The Explorers - "Explorers" Vinyl, LP, Album, 1985

What would Roxy Music sound like without Bryan Ferry?  The Explorers are the answer to that question.  It's a band that made only one album, and it included Phil Manzanera and Andy Mackay from  Roxy Music. James Wraith is the vocalist for this band, and if I'm not mistaken the other musicians on this album also played in the Roxy Music format.  When Bryan Ferry got himself in the recording of "Boys and Girls" after their iconic nod to the smooth pop world of "Avalon," Phil and Andy made their move with The Explorers.  

Listening to the album, I can imagine some of these songs being Roxy Music material.  One can easily imagine Ferry taking over the vocals of Wraith.  In fact, Wraith, here and there, sounds like a Ferry imitator.  Or perhaps he was instructed by Manzanera and Mackay to do so.  In that sense, the songs here sound like demos for a future Roxy Music album.  "Explorers" is not the worse album in the world, but it's a weak record.  On the other hand, it's interesting to hear the Roxy textures that are on these recordings.  As I have stated before, Manzanera and Mackay are very much the sound of Roxy Music, and it's not all Bryan Ferry.  

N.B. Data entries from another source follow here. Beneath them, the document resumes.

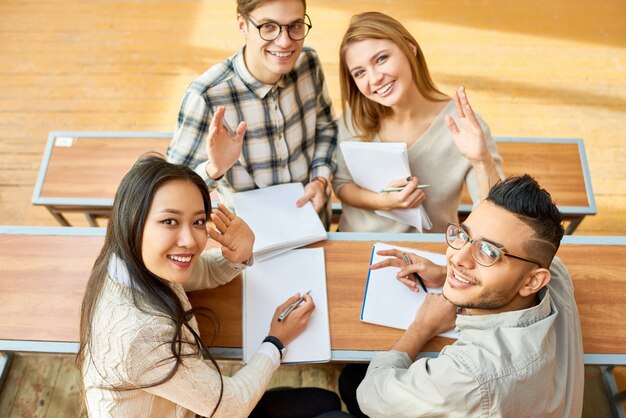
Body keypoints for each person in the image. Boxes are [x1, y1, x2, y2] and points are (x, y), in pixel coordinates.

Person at [77, 155, 345, 417]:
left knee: (326, 401)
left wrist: (236, 258)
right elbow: (230, 407)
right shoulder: (141, 338)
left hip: (192, 402)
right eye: (169, 221)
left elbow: (197, 270)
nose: (190, 241)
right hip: (211, 407)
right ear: (133, 221)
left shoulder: (124, 257)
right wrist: (276, 341)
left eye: (197, 221)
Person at [339, 175, 584, 417]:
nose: (457, 258)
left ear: (532, 281)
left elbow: (372, 395)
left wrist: (421, 328)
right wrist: (446, 273)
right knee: (351, 378)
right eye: (464, 237)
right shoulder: (555, 273)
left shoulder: (470, 375)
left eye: (488, 252)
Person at [166, 0, 337, 223]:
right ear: (242, 25)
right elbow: (172, 191)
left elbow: (326, 128)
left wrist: (320, 180)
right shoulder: (206, 96)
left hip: (314, 222)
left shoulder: (308, 63)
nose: (284, 42)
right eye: (268, 27)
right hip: (250, 244)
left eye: (295, 26)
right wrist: (213, 169)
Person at [333, 11, 503, 233]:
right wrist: (381, 202)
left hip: (429, 255)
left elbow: (497, 209)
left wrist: (482, 160)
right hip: (355, 249)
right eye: (359, 73)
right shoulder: (352, 120)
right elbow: (342, 185)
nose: (374, 78)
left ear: (409, 48)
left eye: (381, 59)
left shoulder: (462, 126)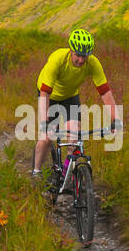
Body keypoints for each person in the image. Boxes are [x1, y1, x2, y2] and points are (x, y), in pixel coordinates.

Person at [32, 29, 121, 179]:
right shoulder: (57, 59)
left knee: (73, 135)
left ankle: (68, 173)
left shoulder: (93, 63)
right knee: (47, 136)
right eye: (78, 55)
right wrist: (44, 121)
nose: (81, 60)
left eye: (84, 56)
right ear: (71, 51)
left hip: (70, 96)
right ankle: (36, 172)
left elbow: (105, 92)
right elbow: (45, 93)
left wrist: (116, 119)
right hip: (49, 95)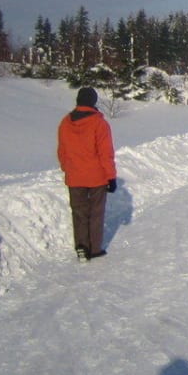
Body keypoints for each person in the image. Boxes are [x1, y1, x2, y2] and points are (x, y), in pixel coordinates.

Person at [57, 87, 117, 261]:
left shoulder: (65, 122)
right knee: (96, 212)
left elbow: (62, 151)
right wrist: (110, 177)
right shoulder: (99, 123)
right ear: (93, 102)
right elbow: (105, 153)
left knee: (79, 212)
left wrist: (67, 168)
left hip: (74, 176)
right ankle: (95, 248)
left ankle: (81, 247)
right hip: (96, 176)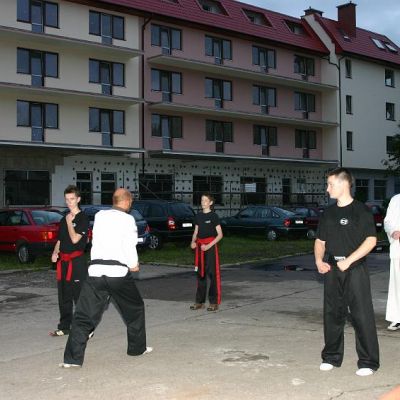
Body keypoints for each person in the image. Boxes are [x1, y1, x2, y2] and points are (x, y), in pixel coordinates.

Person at [60, 188, 151, 368]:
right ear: (127, 201)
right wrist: (133, 264)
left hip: (95, 272)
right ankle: (137, 349)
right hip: (117, 273)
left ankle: (72, 360)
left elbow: (99, 240)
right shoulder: (128, 219)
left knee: (83, 315)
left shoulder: (100, 216)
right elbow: (129, 245)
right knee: (135, 309)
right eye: (131, 202)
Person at [314, 168, 379, 376]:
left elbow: (371, 240)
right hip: (332, 269)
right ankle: (331, 357)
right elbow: (320, 241)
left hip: (355, 268)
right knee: (332, 314)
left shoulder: (361, 211)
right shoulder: (328, 213)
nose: (327, 189)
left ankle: (368, 362)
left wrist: (349, 261)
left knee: (361, 315)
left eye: (330, 184)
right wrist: (318, 260)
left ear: (344, 184)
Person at [50, 185, 89, 337]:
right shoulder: (63, 219)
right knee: (64, 296)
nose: (69, 202)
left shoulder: (83, 218)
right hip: (64, 262)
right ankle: (65, 326)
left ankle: (85, 328)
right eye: (67, 199)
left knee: (79, 297)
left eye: (72, 199)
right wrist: (55, 252)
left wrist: (69, 222)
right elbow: (61, 240)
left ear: (78, 199)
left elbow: (74, 239)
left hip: (77, 262)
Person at [190, 193, 223, 312]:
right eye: (202, 200)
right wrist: (193, 242)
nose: (203, 202)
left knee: (212, 274)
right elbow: (196, 232)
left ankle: (214, 302)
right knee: (200, 274)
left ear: (210, 203)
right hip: (200, 247)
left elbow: (220, 235)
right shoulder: (198, 216)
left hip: (210, 247)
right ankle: (200, 302)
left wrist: (209, 246)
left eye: (205, 200)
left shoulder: (214, 216)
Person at [383, 194, 400, 330]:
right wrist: (393, 231)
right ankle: (397, 317)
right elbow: (387, 221)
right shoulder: (396, 200)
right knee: (397, 284)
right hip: (398, 247)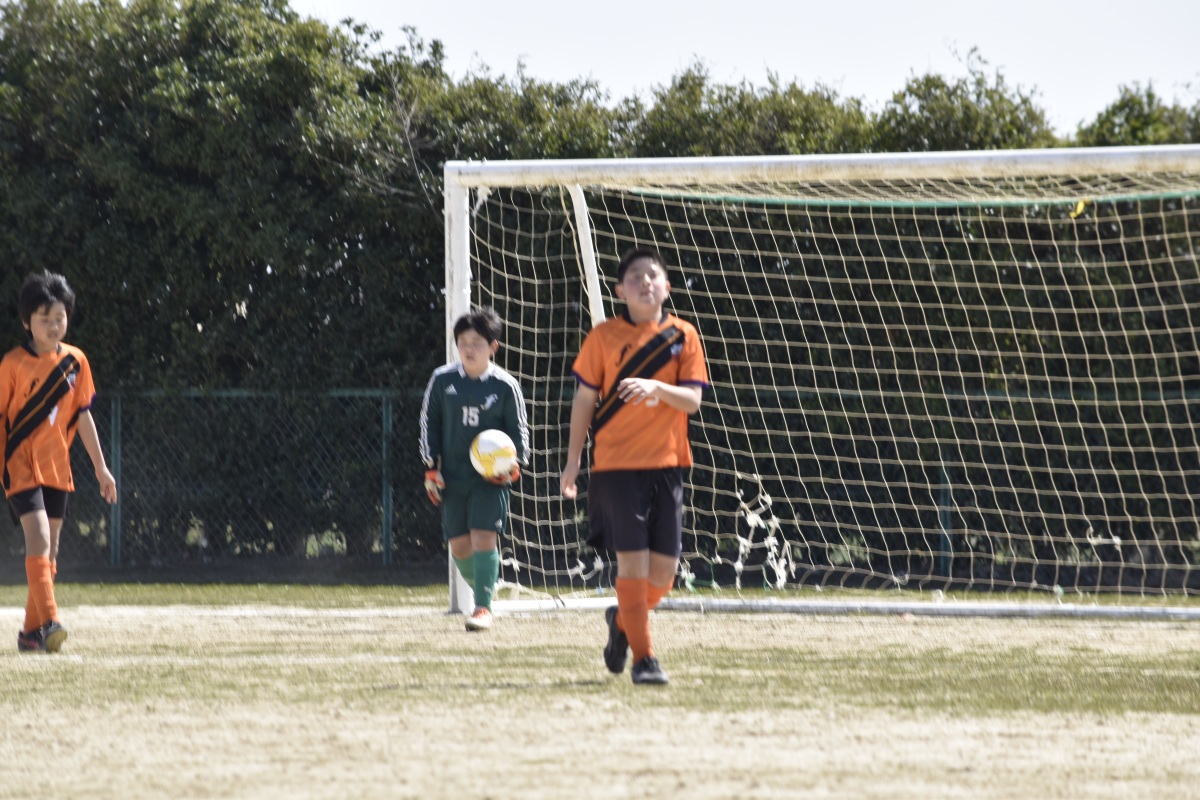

There are three excellent songs here, that would fit perfectly in a Roxy project.  They are "Lorelei," "Breath of Life," and "Venus De Milo" (and no, it's not the Television song).  These songs are right in the middle of side one, which thinks gives hope for side two.  Alas, that's not the case.  The other disturbing aspect of this album is that Phil and Andy don't leap over the fence like they did with respect to their first solo albums.   One of the things I loved about Mackay's first solo album that it was a crazed mixture of Joe Meek sounds, with a degree of camp thrown in - and Manzanera's "Diamond Head" is a great mix of Latin/pop/prog/avant-garde touches.  "Explorers" unlike that very name, is a band playing it safe in the mid-80s.  It's a shame that they went for a commercial sound than something experimental and wild.  In fact, it's shocking that those two didn't forge ahead in making sounds that maybe similar to Eno or even David Sylvian of that time.   If you're a Roxy Music completest and must fill that missing hole in their history, then, by all means, do get the album.  As mentioned there are some highlights, but it's like a human being looking for water in Death Valley.